Ex-lawyer turned relationship coach

You’re Not Rational

You don’t have a realistic view of the world. None of us do. That’s because we twist and knead every shred of information we get into something that feels good to us. 

It’s why some people with two ears and a heart can listen to Billy Joel and not feel anything. And it’s also why you don’t conduct surveys in a morgue.

Regardless of our exact biases, motivations and values, we almost always interpret things in a way that serves us. 

When we get hired for a job, we trust that our abilities and drive landed us the position. If luck played a role, we reckon it was minor. 

And when we fail to get the results we want, we tell ourselves something else was at play. Perhaps the person who was hired got in because daddy put in a good word for them. Or maybe an unrestful sleep made us a little dopey during the interview.

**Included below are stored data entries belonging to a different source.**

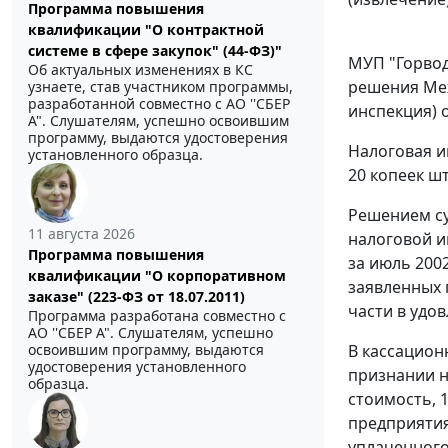
Программа повышения
квалификации "О контрактной
системе в сфере закупок" (44-ФЗ)"
МУП "Горвод
Об актуальных изменениях в КС
решения Меж
узнаете, став участником программы,
разработанной совместно с АО ''СБЕР
инспекция) о
А". Слушателям, успешно освоившим
программу, выдаются удостоверения
Налоговая и
установленного образца.
20 копеек ш
Решением су
11 августа 2026
налоговой и
Программа повышения
за июль 2002
квалификации "О корпоративном
заявленных 
заказе" (223-ФЗ от 18.07.2011)
части в удо
Программа разработана совместно с
АО ''СБЕР А". Слушателям, успешно
В кассацион
освоившим программу, выдаются
удостоверения установленного
признании н
образца.
стоимость, 
предприятия
уплаченного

So we’re very good at protecting our egos.

And we might be even better at tearing down the egos and reputations of others

The kindness we grant ourselves for our mistakes is usually not extended to those who accidentally affect us with their mistakes. 

A meandering driver on the highway isn’t seen as someone temporarily lost in thought or being a little tired. We look at them as a lousy motorist. We may even think of them as a lousy person.

The worst of it all?

We tend to think we’re rational beings. Objective even. And we’re clearly not. Unless we correct our thinking, we look at things from our own selfish point of view.

We complain and curse when the toast falls jelly-side down on the carpet, but overlook all the countless times the toast fell jelly-side up. 

And we do the same with people. Rather than being thankful for all the countless good drivers in traffic, we condemn and loathe the ones who are having an off day.

Something we’d never do to ourselves. 

So let’s golden rule it. Treat others as you’d wanted to be treated yourself.